▸ **Required actions**:
a: According to the passage on the film Trash Humpers, what format does Korine use to capture the trio's activity?
b: Continue the review of the film Trash Humpers, picking up after its final sentence.

▸ **Passage given**:
[Begin]
Allow me to demonstrate. Trash Humpers features three actors (including Korine and his wife) wearing grotesque masks designed to make them look like obscene parodies of the white-trash elderly. These are not characters in any conventional sense—they remain nameless and undifferentiated throughout, and the film as a whole has no discernable narrative. Instead, Korine offers up a random series of discrete, meaningless vignettes. The trio, as advertised, engage in frottage with various trash receptacles. They break stuff with hammers, or by throwing it high into the air and watching it crash to the ground. They chant nonsense phrases and tunelessly hum folk ditties. They somehow get three hookers to kneel on a bed and then take turns smacking them on the ass. Korine captures all of their cretinous activity in deliberately ugly-looking VHS, complete with bad tracking and archaic onscreen text.
[End]
(Stored records)
[Begin]
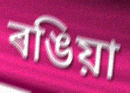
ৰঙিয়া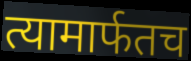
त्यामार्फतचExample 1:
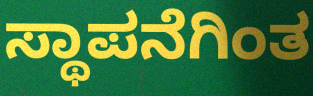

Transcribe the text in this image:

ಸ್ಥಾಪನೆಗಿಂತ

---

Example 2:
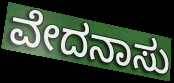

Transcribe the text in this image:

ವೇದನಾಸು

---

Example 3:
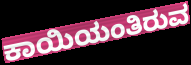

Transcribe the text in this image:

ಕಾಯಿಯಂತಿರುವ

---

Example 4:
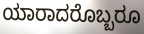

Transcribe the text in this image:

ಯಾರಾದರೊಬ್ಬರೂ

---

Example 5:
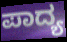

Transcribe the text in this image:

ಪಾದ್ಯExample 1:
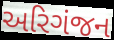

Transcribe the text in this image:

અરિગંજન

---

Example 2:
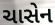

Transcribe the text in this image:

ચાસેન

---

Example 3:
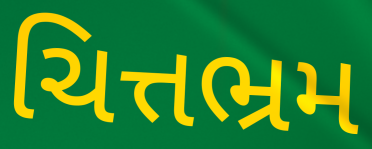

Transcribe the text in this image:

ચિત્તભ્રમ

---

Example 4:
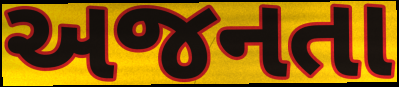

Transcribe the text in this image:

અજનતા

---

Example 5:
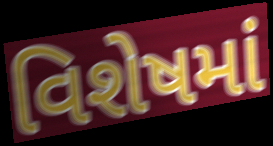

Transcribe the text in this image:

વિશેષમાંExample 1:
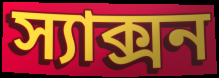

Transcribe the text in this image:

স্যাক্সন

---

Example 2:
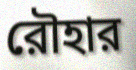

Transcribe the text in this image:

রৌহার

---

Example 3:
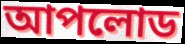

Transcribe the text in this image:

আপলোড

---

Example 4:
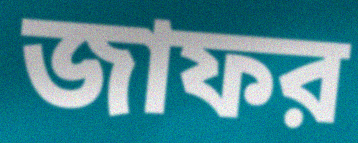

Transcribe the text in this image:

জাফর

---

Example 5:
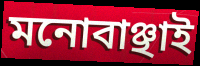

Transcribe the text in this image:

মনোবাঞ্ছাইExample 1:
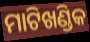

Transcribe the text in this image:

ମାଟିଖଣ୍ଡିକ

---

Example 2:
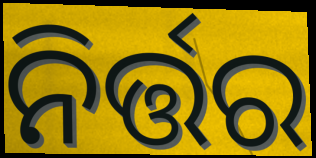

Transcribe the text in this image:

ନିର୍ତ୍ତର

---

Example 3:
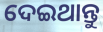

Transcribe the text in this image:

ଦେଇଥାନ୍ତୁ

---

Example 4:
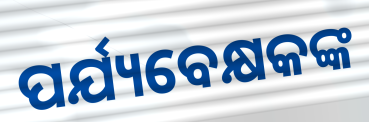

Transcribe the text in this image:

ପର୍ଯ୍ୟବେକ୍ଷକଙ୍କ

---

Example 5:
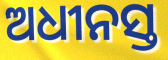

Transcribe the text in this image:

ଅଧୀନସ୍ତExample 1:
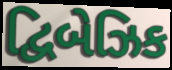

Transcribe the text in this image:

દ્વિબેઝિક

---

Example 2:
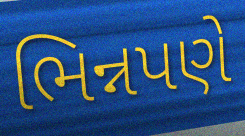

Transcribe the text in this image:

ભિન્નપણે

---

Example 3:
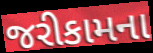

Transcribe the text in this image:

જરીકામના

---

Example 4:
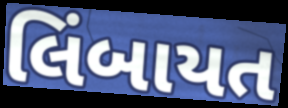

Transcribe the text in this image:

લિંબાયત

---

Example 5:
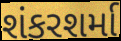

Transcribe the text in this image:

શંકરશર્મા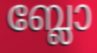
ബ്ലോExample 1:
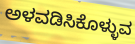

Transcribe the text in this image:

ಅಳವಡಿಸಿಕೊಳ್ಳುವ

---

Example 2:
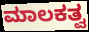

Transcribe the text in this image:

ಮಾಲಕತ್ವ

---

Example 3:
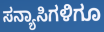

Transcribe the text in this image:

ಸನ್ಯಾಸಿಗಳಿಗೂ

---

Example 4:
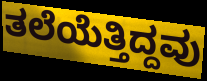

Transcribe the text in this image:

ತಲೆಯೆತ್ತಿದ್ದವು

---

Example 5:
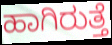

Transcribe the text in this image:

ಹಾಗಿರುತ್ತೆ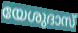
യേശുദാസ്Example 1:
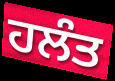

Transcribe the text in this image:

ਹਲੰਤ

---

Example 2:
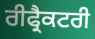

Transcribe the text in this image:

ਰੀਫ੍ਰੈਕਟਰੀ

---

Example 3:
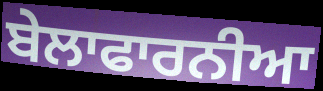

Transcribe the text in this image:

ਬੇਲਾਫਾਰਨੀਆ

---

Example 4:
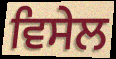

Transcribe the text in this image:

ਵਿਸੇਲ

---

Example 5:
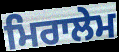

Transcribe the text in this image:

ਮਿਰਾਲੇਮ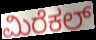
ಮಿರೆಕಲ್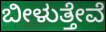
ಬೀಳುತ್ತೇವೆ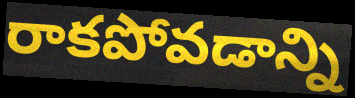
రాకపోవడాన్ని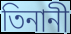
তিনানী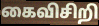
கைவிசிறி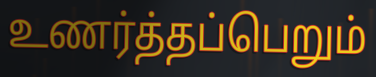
[End]
▸ **In response**:
a: He uses deliberately ugly-looking VHS, complete with bad tracking and archaic onscreen text.

b:
Having read the above paragraph, you already know - I all but guarantee - whether or not you’ll like the film. How can I say that so confidently? Because what Korine is doing in Trash Humpers can’t be done well, or done poorly, or done indifferently. Execution isn’t a factor—the movie, by design, has no conventional virtues, so there’s literally no way to screw it up. You either respond to this kind of thing or you don’t; if you do, seeing the film is superfluous. I am not at all kidding when I say that I could go out this weekend with a camcorder and make my own version of Trash Humpers, falsely putting Korine’s name on it, and absent evidence to the contrary you’d never know the difference. “Put on these masks. Okay, now act like horny, destructive morons. And… action!” Major fall festivals, here I come.
It’s important to note that this isn’t just a case of one bourgeois critic not connecting with Korine’s underground sensibility. Granted, his freak-show aesthetic has always struck me as an empty hipster pose, but I quite liked parts of julien donkey-boy, and while I despised Gummo, at least that film had a certain repulsive beauty—it was clearly composed. Trash Humpers, by contrast, is the grotesque, exploitation-flick equivalent of the gallery painting that’s nothing but a mile of blank canvas with a single red dot in the precise center—an idea so simple and stupid that it had never occurred to anyone before, inevitably to be hailed by a select few as bold and visionary, a triumph of originality. That it’s being taken seriously by intelligent cineastes is cause for despair. The title is one word too long.